» TEXT PROVIDED:

However, there are some drawbacks to the Best-Worst format.  

 

1) It isn't well known whether the additional time spent asking respondents to indicate worst concepts in each task wouldn't be better spent asking respondents to answer a few more best-only choice tasks.  For example, which would be better: 10 Best-Worst tasks or 13 Best-Only tasks?  Both approaches would likely take about the same amount of time to complete.

 

2) The magnitude of the response error made in Best choices is usually different from Worst choices.  Also, academics (Allenby et al.) have recently raised the issue that some respondents orient themselves by choosing the worst concept first and the best concept last.  And, depending on the order of choice (best first or worst first) the errors involved in making the judgments differ, as well as the context in terms of number of alternatives per set.  Allenby et al. have raised concerns regarding whether it is appropriate to treat the choices equally (in terms of equal error magnitude, or scale factor, and task context) when estimating part-worth utilities.

 

For now, we don't have a strong opinion on the matter, but offer the best-worst choice option because many researchers are interested in using this approach for CBC studies.  We hope to see more research on the suitability of the approach vs. standard discrete choice.

 

For utility estimation, the best and worst tasks are formatted as independent choice tasks.  The design matrix for best tasks is coded exactly as in standard Discrete Choice (best-only format).  The design matrix is simply multiplied by -1 for worst tasks.  (This is the same procedure as is used for our MaxDiff utility estimation.)

» TASK REQUIREMENTS:
• a. Answer these questions from the passage on the Best-Worst format, one line each:
(i) Which two options are given as an example of how the same time might be spent?
(ii) Per Allenby et al., in what order do some respondents choose concepts?
(iii) How is the design matrix handled for worst tasks?
• b. Carry on the passage about the Best-Worst format, picking up after its final sentence.

» DATASET EXCERPT:

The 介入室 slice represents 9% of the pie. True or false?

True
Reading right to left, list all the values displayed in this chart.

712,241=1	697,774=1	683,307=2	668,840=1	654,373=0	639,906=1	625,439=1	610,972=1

» ANSWERS TO THE PROBLEMS:
• a.
(i) 10 Best-Worst tasks or 13 Best-Only tasks.
(ii) They choose the worst concept first and the best concept last.
(iii) It is multiplied by -1.

• b.
 


Constant Sum/Chip Allocation

 

Constant Sum/Chip Allocation allows respondents to indicate how many of each concept they would choose.  Often, researchers ask respondents to allocate points (chips) across the concepts that sum to a fixed amount, such as 10.  But, it is possible to relax that requirement, so the points do not sum to some constant.  (In either case, the HB and Latent Class estimation routines by default percentage the chips to 100% within each choice task, so there isn't a formal recognition that a respondent may have allocated 20 chips in task 1, but 13 chips in task 2.)  

 

Constant Sum has the benefit of collecting a lot more statistical information for each choice task.  But, it is well known that respondents often struggle with providing reliable chip-allocation data.  So, we recommend caution and pretesting before using this option.